STAT 535: Statistical Computing

Patrick Flaherty MWF 11:15-12:05

Prerequisites:

Prior knowledge of statistical methods and programming experience (STAT525 or equivalent).

Description:

This course provides an introduction to fundamental computer science concepts relevant to the statistical analysis of large-scale data sets. Students will collaborate in a team to design and implement analyses of real-world data sets, and communicate their results using mathematical, verbal and visual means. Students will learn how to analyze computational complexity and how to choose an appropriate data structure for an analysis procedure. Students will learn and use the python language to implement and study data structure and statistical algorithms.

STAT 598C: Statistical Consulting Practicum (1 cr)
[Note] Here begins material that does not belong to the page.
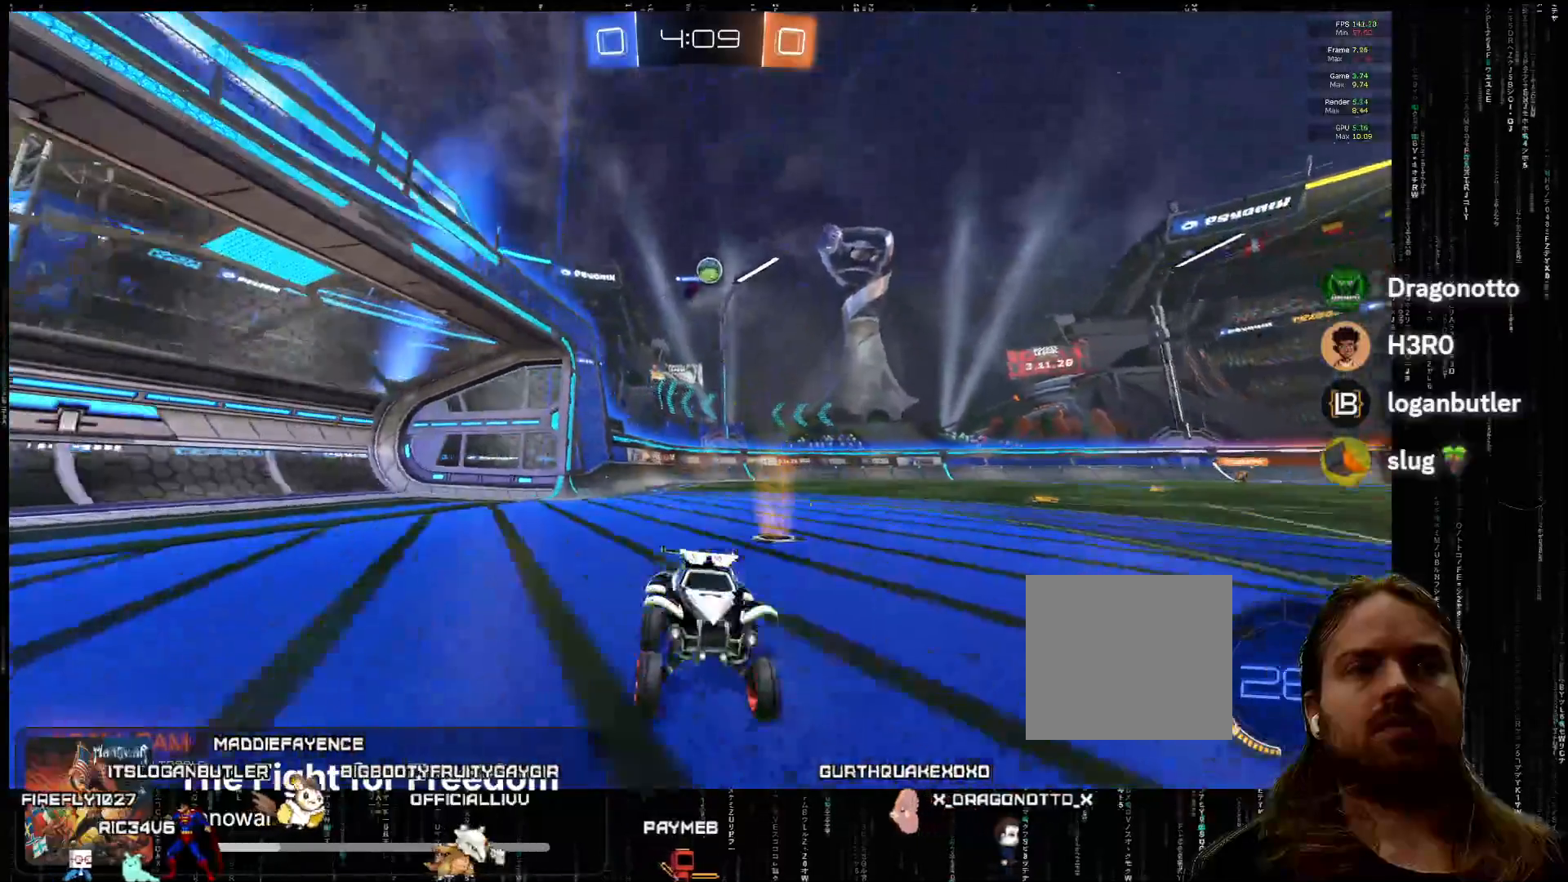
{"buttons": ["B", "R2"], "left_stick": "right", "events": [[100, "left_stick", "right"], [133, "B", "down"]]}
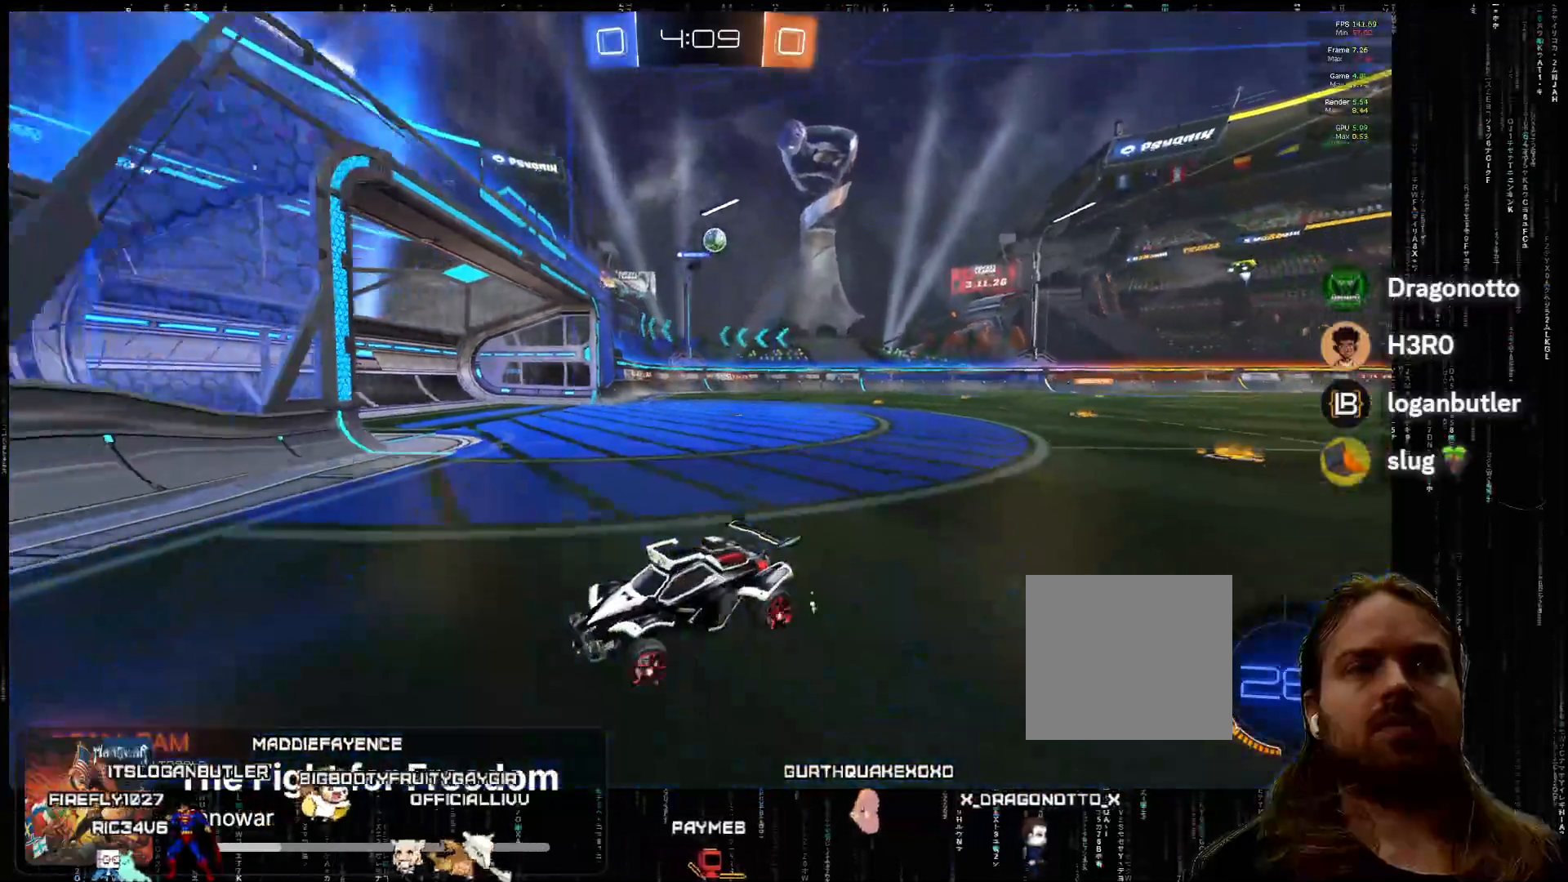
{"buttons": ["B", "R2"], "left_stick": "right", "events": [[233, "B", "up"], [350, "B", "down"]]}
Krista J Gile Thurs 1:00-2:15

Prerequisites:

STAT 515, 516, 525, or equivalent, and permission of instructor. Graduate standing strongly recommended.

Description:

This course provides a forum for training in statistical consulting. Application of statistical methods to real problems, as well as interpersonal and communication aspects of consulting are explored in the consulting environment. Students enrolled in this class will become eligible to conduct consulting projects as consultants in the Statistical Consulting and Collaboration Services group in the Department of Mathematics and Statistics. Consulting projects arising during the semester will be matched to students enrolled in the course according to student background, interests, and availability. Taking on consulting projects is not required, although enrolled students are expected to have interest in consulting at some point. The class will include some presented classroom material; most of the class will be devoted to discussing the status of and issues encountered in students’ ongoing consulting projects.

Graduate Courses

MATH 611: Algebra I

Paul Gunnells MWF 9:05-9:55

Prerequisites:

Undergraduate algebra (equivalent of our Math 411-412)

Description:

This fast-paced course (and its continuation - Math 612) will introduce modern algebra concepts with an emphasis on topics required for the qualifying exam in algebra. Syllabus of Math 611 - Math 612:

I. Group Theory and Representation Theory.

Group actions. Counting with groups. P-groups and Sylow theorems. Composition series. Jordan-Holder theorem. Solvable groups. Automorphisms. Semi-direct products. Finitely generated Abelian groups. Complex representations of finite groups. Schur's Lemma. Maschke's Theorem. Representations of Abelian groups. Characters. Schur's orthogonality relations. The number of irreducible representations is equal to the number of conjugacy classes. The sum of squares of dimensions of irreducible representation is equal to the size of the group. The dimension of any irreducible representation divides the size of the group.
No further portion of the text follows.